Document excerpt:
Introduction

Yesterday, 24 March 2010, the European Commission (Commission) adopted a new Block Exemption Regulation (IBER) for the insurance sector. The legislation will come into force on 1 April 2010 when the current IBER expires. The IBER exempts certain agreements commonly found in the insurance sector from the application of normal EU competition law rules, on the basis that co-operation between companies in these areas will increase efficiencies in the sector and will ultimately benefit consumers. The block exemption creates a safe harbour for companies that meet the relevant criteria.

As anticipated, the IBER broadly reflects the draft legislation which was circulated last year. The scope of the IBER has been significantly reduced. Under the new rules, only two of the four categories of agreement which are currently exempted, namely joint compilations, tables and studies of risk and co and re-insurance pools will continue to enjoy the benefit of the block exemption and the conditions which must be fulfilled for the exemption to apply have been tightened, considerably narrowing the scope of the exemption.

Problem 1:
Transcribe a passage from the insurance block exemption article, beginning at the words "Introduction" and stopping after "the relevant criteria.".
Problem 2:
According to the insurance block exemption article, on what date does the new IBER come into force?
Problem 3:
Write the next part of the insurance block exemption article, picking up after its final sentence.
Nothing in the data is needed for this work.

Collected material:
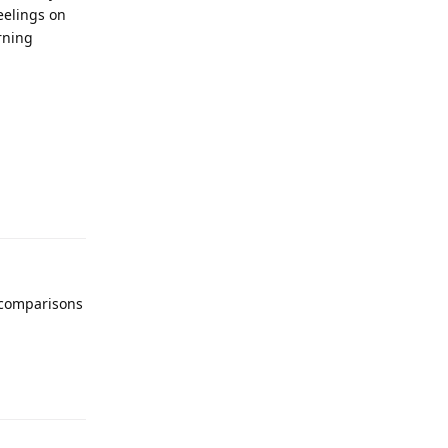
eelings on
rning
y comparisons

Task result 1:
Introduction

Yesterday, 24 March 2010, the European Commission (Commission) adopted a new Block Exemption Regulation (IBER) for the insurance sector. The legislation will come into force on 1 April 2010 when the current IBER expires. The IBER exempts certain agreements commonly found in the insurance sector from the application of normal EU competition law rules, on the basis that co-operation between companies in these areas will increase efficiencies in the sector and will ultimately benefit consumers. The block exemption creates a safe harbour for companies that meet the relevant criteria.

Task result 2:
On 1 April 2010, when the current IBER expires.

Task result 3:
Joint compilations, tables and studies

The IBER will continue to apply to agreements on joint compilations, tables and studies (typically agreements among companies to share access to statistical data). The Commission recognises the importance of protecting and facilitating co-operation in this area to allow the accurate calculation of risk. However, this type of agreement could potentially allow companies to exchange sensitive data and thereby align premiums.

Crucially, the IBER makes it clear that the exchange of information for the purposes of joint compilations, tables and studies is only exempted to the extent necessary to achieve a more accurate calculation of risk. The IBER thus retains the prohibition on companies exchanging information on the level of commercial premiums and requires that all results are anonymised. Companies must be free to price below the level of the average cost of a risk should they chose to do so.

The IBER also requires that calculations and studies be made available not only to all insurance companies, but also to consumer and customer organisations which request them. While this requirement extends the obligation to share information beyond the current rules, the Commission has stepped back from its earlier suggestion that individuals and academics should be able to obtain the results of joint calculations and studies. Under the new rules, insurance companies can only refuse access where non-disclosure is justified on the grounds of public security.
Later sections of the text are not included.